There are a group of forecasters led by the notorious J. Scott Armstrong (Armstrong bet Al Gore $10,000 US that future global temperature cold not be predicted--Gore refused the bet) who think the have the forecasting problem solved. The group argues (here) that there are 139 forecasting principles that are used by successful forecasters. Now would be an interesting time to see whether these principles could improve models of the US economy and lead to better forecasts.
Here are a few random thoughts on current approaches to forecasting:
- The focus should be on our existing models. However, I don't agree with Cowen that a model has to explain everything, for example, business confidence or regulatory uncertainty. A simple canonical forecasting model would be Q(t) = a + b Q(t-1) + e(t), the simple difference equation. A lot of forces such as "confidence" and "uncertainty" must fall into the error term, e(t). It's surprising how many forecasts are presented without prediction intervals based on observed error terms.
- The principles approach to forecast is way too ad hoc. If a forecast doesn't work, there's always a violated principle somewhere to explain the failure. One principle. for example, is that some things (like global warming if you believe Prof. Armstrong) cannot be forecast (the perfect escape clause). However, in that case, the model reduces to Q(t) = Q(t-1) + e(t), the random walk. In another blog (here), I'm searching for random walks in the stock market. Contrary to widely held academic opinion (here), finding stocks that are clearly random walks is not that easy.
- These considerations bring us back to the model again and particularly how the error term, e(t), is treated. One explanation for forecasting failure leading up to the Great Recession is that the Recession itself was a black swan event, unusual and improbable given widely held prejudices about normal distribution theory and error terms.

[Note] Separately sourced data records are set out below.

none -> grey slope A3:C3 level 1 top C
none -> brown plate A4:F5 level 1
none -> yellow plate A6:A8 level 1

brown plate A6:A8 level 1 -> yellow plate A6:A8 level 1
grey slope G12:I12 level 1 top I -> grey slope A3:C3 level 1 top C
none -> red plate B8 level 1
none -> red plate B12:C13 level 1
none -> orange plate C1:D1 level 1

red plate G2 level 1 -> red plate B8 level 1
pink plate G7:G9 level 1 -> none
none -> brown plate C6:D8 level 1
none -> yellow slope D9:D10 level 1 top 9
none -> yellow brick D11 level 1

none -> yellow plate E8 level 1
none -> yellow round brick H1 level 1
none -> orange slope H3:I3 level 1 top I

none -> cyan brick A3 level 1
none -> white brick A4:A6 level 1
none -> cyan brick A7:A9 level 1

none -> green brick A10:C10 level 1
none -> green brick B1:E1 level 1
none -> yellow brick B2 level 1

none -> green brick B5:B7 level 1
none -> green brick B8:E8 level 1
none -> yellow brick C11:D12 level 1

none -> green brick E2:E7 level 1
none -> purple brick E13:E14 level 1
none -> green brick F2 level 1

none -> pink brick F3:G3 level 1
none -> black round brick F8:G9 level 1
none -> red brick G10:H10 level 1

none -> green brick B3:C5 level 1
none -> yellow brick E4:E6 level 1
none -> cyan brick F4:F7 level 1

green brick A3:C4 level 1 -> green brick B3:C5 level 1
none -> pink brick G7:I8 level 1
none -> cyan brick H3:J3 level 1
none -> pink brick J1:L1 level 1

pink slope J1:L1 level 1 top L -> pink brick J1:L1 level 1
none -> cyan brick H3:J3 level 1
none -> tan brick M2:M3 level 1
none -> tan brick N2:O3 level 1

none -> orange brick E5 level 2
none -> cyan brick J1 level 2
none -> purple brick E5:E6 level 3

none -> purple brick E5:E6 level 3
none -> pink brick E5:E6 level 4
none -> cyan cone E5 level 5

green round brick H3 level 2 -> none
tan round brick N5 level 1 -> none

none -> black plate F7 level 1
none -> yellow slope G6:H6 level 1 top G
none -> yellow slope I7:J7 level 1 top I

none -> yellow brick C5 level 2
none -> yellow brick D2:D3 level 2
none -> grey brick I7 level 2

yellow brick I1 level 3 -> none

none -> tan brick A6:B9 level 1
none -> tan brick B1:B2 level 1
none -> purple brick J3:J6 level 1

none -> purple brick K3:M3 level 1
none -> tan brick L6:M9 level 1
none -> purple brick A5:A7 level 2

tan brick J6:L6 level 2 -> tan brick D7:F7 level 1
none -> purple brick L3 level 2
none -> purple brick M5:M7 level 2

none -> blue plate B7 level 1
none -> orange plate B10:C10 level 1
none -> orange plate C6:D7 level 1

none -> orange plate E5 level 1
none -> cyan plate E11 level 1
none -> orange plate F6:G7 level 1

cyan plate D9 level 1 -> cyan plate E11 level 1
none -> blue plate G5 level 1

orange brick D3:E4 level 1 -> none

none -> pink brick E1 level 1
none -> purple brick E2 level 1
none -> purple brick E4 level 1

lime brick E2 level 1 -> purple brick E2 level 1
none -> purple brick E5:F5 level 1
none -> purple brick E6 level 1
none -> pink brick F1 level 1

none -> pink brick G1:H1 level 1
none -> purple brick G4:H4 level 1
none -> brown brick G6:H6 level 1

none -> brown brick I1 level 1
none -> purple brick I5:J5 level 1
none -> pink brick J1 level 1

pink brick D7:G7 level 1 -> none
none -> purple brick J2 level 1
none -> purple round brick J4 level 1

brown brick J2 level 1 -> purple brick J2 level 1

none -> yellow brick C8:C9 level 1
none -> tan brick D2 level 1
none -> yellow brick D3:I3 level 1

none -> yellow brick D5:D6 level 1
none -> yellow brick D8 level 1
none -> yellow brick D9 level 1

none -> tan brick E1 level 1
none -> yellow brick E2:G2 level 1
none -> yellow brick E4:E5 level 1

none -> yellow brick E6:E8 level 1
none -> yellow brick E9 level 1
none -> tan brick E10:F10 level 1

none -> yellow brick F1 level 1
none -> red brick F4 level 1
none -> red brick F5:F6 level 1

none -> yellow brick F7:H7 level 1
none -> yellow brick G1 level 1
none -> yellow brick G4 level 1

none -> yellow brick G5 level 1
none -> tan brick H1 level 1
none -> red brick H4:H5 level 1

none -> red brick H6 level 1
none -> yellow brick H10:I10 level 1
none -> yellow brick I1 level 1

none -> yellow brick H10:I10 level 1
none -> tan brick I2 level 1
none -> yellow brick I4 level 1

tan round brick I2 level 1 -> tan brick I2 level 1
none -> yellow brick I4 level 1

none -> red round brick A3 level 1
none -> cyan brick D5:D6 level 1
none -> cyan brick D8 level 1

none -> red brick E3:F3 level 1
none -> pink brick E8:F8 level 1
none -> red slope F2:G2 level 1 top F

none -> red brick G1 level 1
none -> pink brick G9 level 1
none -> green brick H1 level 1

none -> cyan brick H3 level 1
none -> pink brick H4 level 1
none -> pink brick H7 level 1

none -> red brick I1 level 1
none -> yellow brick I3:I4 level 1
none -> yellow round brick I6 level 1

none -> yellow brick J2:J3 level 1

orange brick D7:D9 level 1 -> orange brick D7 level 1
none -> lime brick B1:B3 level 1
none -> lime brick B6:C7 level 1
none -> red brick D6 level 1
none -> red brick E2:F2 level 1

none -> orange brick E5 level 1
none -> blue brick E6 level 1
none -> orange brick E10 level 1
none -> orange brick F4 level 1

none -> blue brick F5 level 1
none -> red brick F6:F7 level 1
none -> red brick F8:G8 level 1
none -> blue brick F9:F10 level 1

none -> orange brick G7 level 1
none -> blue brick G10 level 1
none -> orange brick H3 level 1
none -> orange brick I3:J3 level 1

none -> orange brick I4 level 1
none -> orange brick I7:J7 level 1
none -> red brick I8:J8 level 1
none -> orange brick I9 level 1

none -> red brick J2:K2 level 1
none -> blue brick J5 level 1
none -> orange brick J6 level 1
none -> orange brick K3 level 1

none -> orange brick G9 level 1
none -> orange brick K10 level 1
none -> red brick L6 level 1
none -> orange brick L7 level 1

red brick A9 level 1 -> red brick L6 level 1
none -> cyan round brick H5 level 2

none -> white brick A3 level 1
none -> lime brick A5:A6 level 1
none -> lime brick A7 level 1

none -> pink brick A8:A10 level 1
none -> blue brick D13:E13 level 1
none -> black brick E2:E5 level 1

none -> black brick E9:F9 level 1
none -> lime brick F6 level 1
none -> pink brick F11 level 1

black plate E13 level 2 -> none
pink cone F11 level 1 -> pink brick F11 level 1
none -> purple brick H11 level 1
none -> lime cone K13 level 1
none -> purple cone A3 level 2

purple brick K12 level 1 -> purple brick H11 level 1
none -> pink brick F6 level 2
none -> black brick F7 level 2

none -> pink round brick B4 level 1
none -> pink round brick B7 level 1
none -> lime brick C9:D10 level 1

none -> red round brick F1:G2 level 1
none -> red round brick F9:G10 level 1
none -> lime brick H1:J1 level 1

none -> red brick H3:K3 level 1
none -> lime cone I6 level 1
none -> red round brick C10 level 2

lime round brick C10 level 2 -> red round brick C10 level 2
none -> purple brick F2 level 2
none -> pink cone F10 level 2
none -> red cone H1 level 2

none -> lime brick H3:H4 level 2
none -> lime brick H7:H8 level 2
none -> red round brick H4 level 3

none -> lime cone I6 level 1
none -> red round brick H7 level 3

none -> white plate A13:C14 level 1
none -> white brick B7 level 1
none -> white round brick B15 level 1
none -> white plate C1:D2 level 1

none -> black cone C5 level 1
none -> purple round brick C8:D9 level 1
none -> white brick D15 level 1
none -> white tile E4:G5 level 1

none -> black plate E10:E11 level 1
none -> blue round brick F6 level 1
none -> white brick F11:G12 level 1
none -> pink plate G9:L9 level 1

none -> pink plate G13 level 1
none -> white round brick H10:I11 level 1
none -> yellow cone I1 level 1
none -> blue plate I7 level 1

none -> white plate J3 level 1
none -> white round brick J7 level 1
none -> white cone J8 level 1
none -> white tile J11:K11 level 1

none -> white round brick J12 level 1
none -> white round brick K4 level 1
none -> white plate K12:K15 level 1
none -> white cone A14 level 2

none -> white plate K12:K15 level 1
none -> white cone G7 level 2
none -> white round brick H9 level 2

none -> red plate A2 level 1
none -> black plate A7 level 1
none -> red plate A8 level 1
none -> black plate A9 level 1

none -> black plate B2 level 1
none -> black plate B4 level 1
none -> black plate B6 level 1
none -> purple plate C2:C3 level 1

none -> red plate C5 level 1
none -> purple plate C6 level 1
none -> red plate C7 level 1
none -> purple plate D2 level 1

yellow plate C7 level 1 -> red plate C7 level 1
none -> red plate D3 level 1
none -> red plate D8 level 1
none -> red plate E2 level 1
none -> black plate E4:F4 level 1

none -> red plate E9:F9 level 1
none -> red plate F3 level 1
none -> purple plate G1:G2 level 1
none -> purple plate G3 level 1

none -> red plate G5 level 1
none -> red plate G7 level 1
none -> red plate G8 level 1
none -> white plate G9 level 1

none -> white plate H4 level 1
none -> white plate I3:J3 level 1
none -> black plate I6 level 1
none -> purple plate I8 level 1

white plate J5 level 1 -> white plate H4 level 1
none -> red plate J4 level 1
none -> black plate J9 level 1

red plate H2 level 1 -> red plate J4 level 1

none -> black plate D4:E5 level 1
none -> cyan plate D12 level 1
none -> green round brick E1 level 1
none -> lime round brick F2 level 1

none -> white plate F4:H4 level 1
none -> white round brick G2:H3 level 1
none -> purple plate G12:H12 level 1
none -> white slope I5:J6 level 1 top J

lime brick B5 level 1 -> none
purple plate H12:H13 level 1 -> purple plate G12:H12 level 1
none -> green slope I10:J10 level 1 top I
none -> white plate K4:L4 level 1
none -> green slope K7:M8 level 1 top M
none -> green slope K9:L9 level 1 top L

- There are problems with the way forecasts are typically constructed. If we try to predict tomorrow's Q(t) from yesterday's Q(t-1), we have to remember that Q(t-1) is not itself known with certainty. If errors tend to accumulate over time (as in the random walk model), the system may be very far away from reasonable values (as it was in the Subprime Mortgage crisis). In other words, forecasting during a bubble will work fine until the bubble bursts when the forecasts will be quite wrong.
Most of these issues are the subject of this blog and will be the topic of future posts.